▶ **EXTRACT TO READ**
════

Mad Men and Modern Family came out tops on TV's most glamorous night—with Glee, despite the hype, nabbing just two awards. Choire Sicha on the show's new cool quotient, plus see red-carpet fashions. Plus, watch the 14 best moments from the show.
The opening number, the jazzy, semi-ironic production and graphics, and Jimmy Fallon's once-spiky hair all screamed, "This is just like MTV! Really! We're cool, and we're young! Look, we've got the kids from Glee and that funny old lady that we don't understand why you like her, but we know you do, because we see it on the social networks!" (And—sidebar!—just like in real life, in the Emmys there's also always a black girl in the back who's the one who can actually sing—but she's still in the back.)
Ah well, TV awards. They always begin begging for young eyeballs and end in Tom Selleck and Ted Danson.

════

▶ **Stored data entries**

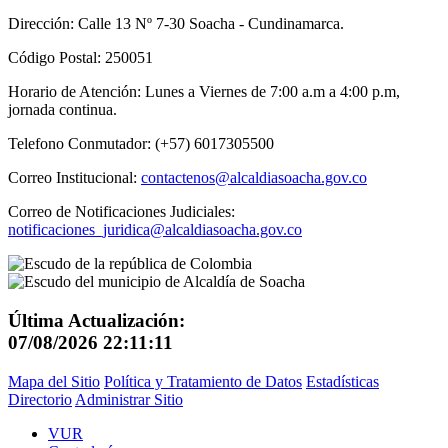
Dirección: Calle 13 Nº 7-30 Soacha - Cundinamarca.
Código Postal: 250051
Horario de Atención: Lunes a Viernes de 7:00 a.m a 4:00 p.m,
jornada continua.
Telefono Conmutador: (+57) 6017305500
Correo Institucional:
contactenos@alcaldiasoacha.gov.co
Correo de Notificaciones Judiciales:
notificaciones_juridica@alcaldiasoacha.gov.co
Última Actualización:
07/08/2026 22:11:11
Mapa del Sitio
Política y Tratamiento de Datos
Estadísticas
Directorio
Administrar Sitio
VUR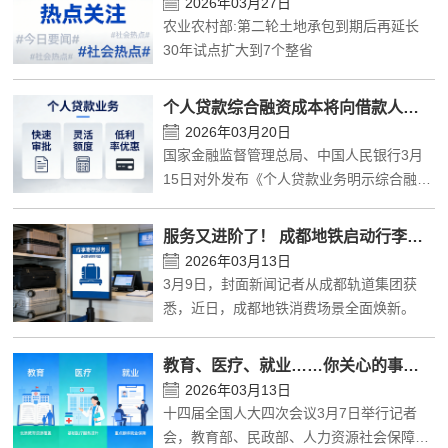
2026年03月27日
知》《关于调整住房公积金贷款有关政策的
农业农村部:第二轮土地承包到期后再延长
通知》系列政策举措，最高贷款额度提升至
30年试点扩大到7个整省
120万元，贷款次数也不再限制，首套房认
定也进一步放宽。
个人贷款综合融资成本将向借款人明示
2026年03月20日
国家金融监督管理总局、中国人民银行3月
15日对外发布《个人贷款业务明示综合融资
成本规定》，要求贷款人向借款人展示综合
融资成本明示表，清晰披露个人贷款息费成
服务又进阶了！ 成都地铁启动行李寄存服务试点
本，使个贷各项息费“阳光化”“透明化”。
2026年03月13日
3月9日，封面新闻记者从成都轨道集团获
悉，近日，成都地铁消费场景全面焕新。
教育、医疗、就业……你关心的事有了最新回应
2026年03月13日
十四届全国人大四次会议3月7日举行记者
会，教育部、民政部、人力资源社会保障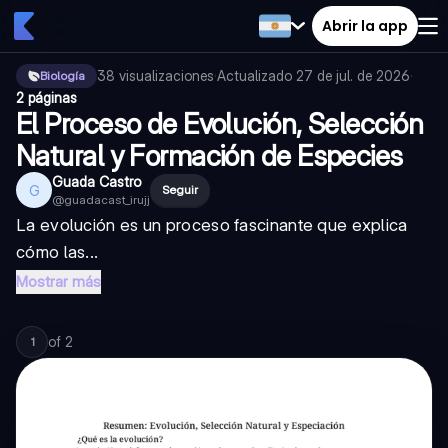
Abrir la app
38
visualizaciones
·
Actualizado
27 de jul. de 2026
·
Biología
2 páginas
El Proceso de Evolución, Selección
Natural y Formación de Especies
Guada Castro
G
Seguir
@
guadacast_irujj
La evolución es un proceso fascinante que explica
cómo las...
Mostrar más
of
2
1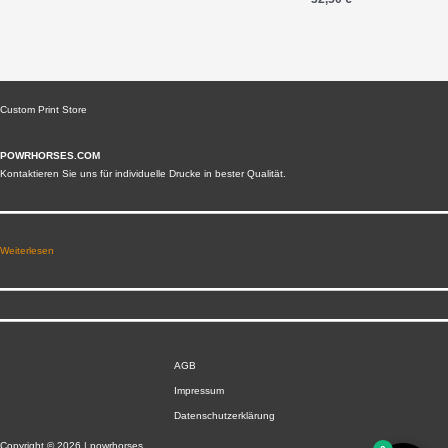
Custom Print Store
POWRHORSES.COM
Kontaktieren Sie uns für individuelle Drucke in bester Qualität.
Weiterlesen
AGB
Impressum
Datenschutzerklärung
Copyright © 2026 | powrhorses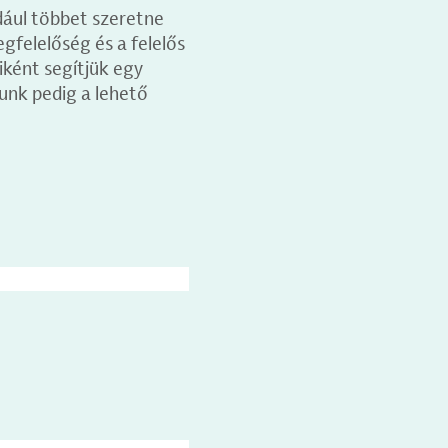
dául többet szeretne
egfelelőség és a felelős
iként segítjük egy
unk pedig a lehető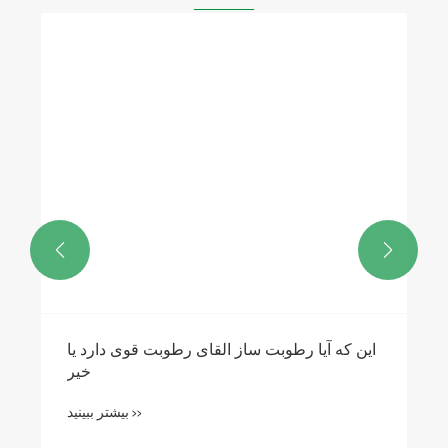


این که آیا رطوبت ساز القای رطوبت قوی دارد یا
خیر
بیشتر ببینید >>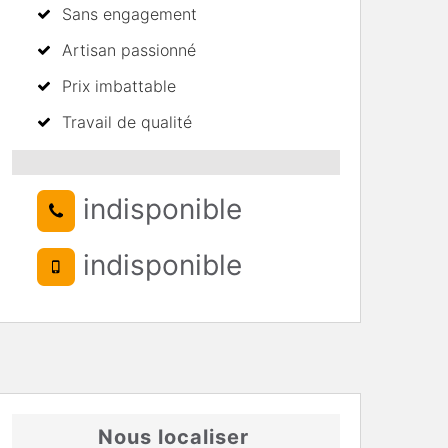
Sans engagement
Artisan passionné
Prix imbattable
Travail de qualité
indisponible
indisponible
Nous localiser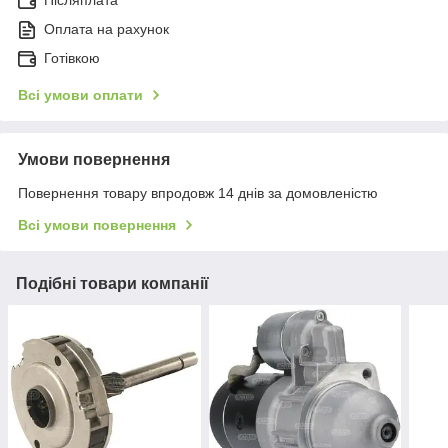
Післяплата
Оплата на рахунок
Готівкою
Всі умови оплати
Умови повернення
Повернення товару впродовж 14 днів за домовленістю
Всі умови повернення
Подібні товари компанії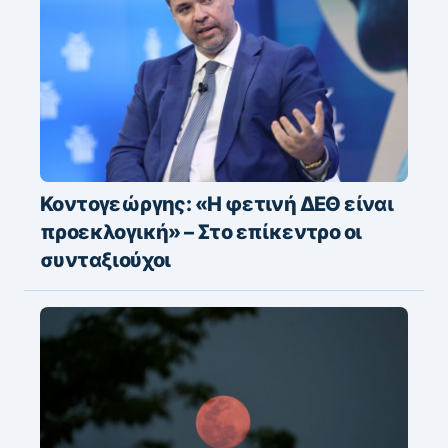
Κοντογεώργης: «Η φετινή ΔΕΘ είναι
προεκλογική» – Στο επίκεντρο οι
συνταξιούχοι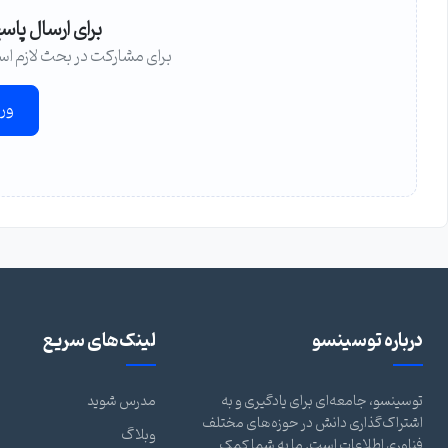
برای ارسال پاس
برای مشارکت در بحث لازم اس
ور
درباره توسینسو
لینک‌های سریع
توسینسو، جامعه‌ای برای یادگیری و به
مدرس شوید
اشتراک‌گذاری دانش در حوزه‌های مختلف
وبلاگ
فناوری اطلاعات است. ما به شما کمک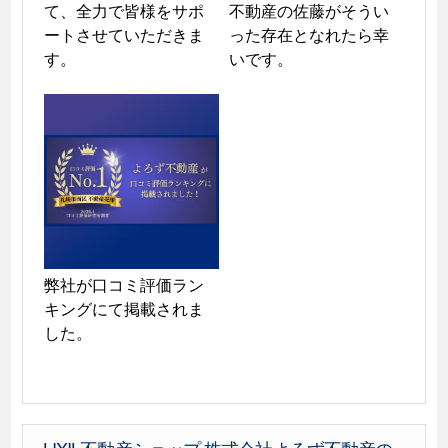
て、全力で皆様をサポ
不動産の佐藤がそうい
ートさせていただきま
った存在となれたら幸
す。
いです。
弊社が口コミ評価ラン
キングにて掲載されま
した。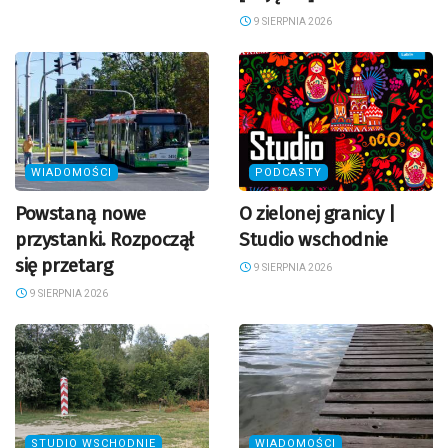
9 SIERPNIA 2026
WIADOMOŚCI
PODCASTY
Powstaną nowe
O zielonej granicy |
przystanki. Rozpoczął
Studio wschodnie
się przetarg
9 SIERPNIA 2026
9 SIERPNIA 2026
STUDIO WSCHODNIE
WIADOMOŚCI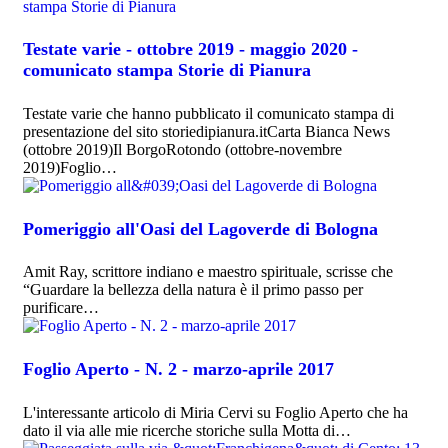
Testate varie - ottobre 2019 - maggio 2020 -
comunicato stampa Storie di Pianura
Testate varie che hanno pubblicato il comunicato stampa di
presentazione del sito storiedipianura.itCarta Bianca News
(ottobre 2019)Il BorgoRotondo (ottobre-novembre
2019)Foglio…
Pomeriggio all'Oasi del Lagoverde di Bologna
Amit Ray, scrittore indiano e maestro spirituale, scrisse che
“Guardare la bellezza della natura è il primo passo per
purificare…
Foglio Aperto - N. 2 - marzo-aprile 2017
L'interessante articolo di Miria Cervi su Foglio Aperto che ha
dato il via alle mie ricerche storiche sulla Motta di…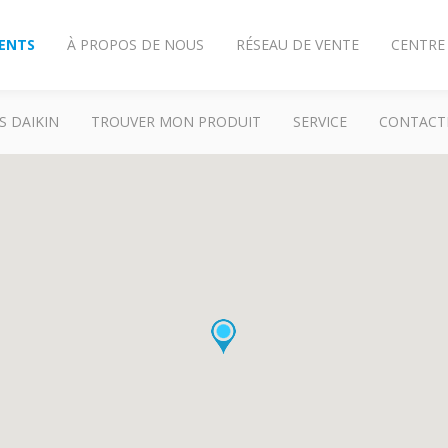
IENTS
À PROPOS DE NOUS
RÉSEAU DE VENTE
CENTRE
S DAIKIN
TROUVER MON PRODUIT
SERVICE
CONTACT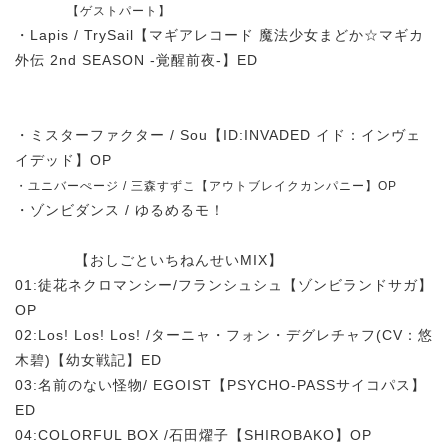
【ゲストパート】
・Lapis / TrySail【マギアレコード 魔法少女まどか☆マギカ
外伝 2nd SEASON -覚醒前夜-】ED
・ミスターファクター / Sou【ID:INVADED イド：インヴェ
イデッド】OP
・ユニバーぺージ / 三森すずこ【アウトブレイクカンパニー】OP
・ゾンビダンス / ゆるめるモ！
【おしごといちねんせいMIX】
01:徒花ネクロマンシー/フランシュシュ【ゾンビランドサガ】
OP
02:Los! Los! Los! /ターニャ・フォン・デグレチャフ(CV：悠
木碧)【幼女戦記】ED
03:名前のない怪物/ EGOIST【PSYCHO-PASSサイコパス】
ED
04:COLORFUL BOX /石田燿子【SHIROBAKO】OP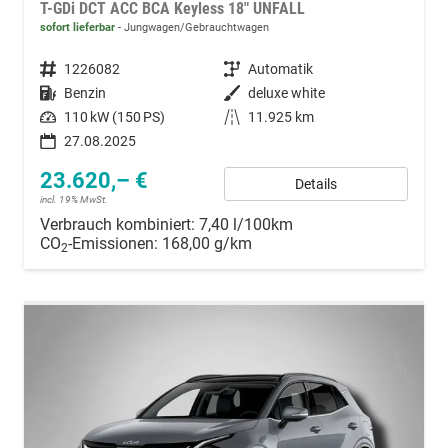
T-GDi DCT ACC BCA Keyless 18" UNFALL
sofort lieferbar
Jungwagen/Gebrauchtwagen
Fahrzeugnummer
1226082
Getriebe
Automatik
Kraftstoff
Benzin
Außenfarbe
deluxe white
Leistung
110 kW (150 PS)
Kilometerstand
11.925 km
27.08.2025
23.620,– €
Details
incl. 19% MwSt.
Verbrauch kombiniert:
7,40 l/100km
CO
-Emissionen:
168,00 g/km
2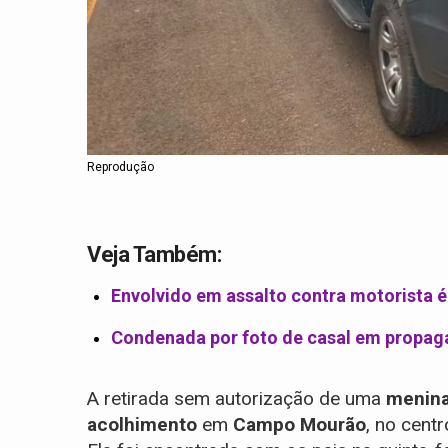
Reprodução
Veja Também:
Envolvido em assalto contra motorista é
Condenada por foto de casal em propa
A retirada sem autorização de uma
menina
acolhimento
em
Campo
Mourão
, no cent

════

Repeat word for word the stretch of the Emmys write-up from "Mad Men and" through "from the show.".

▶ **OUTPUT FOR THIS TASK**
Mad Men and Modern Family came out tops on TV's most glamorous night—with Glee, despite the hype, nabbing just two awards. Choire Sicha on the show's new cool quotient, plus see red-carpet fashions. Plus, watch the 14 best moments from the show.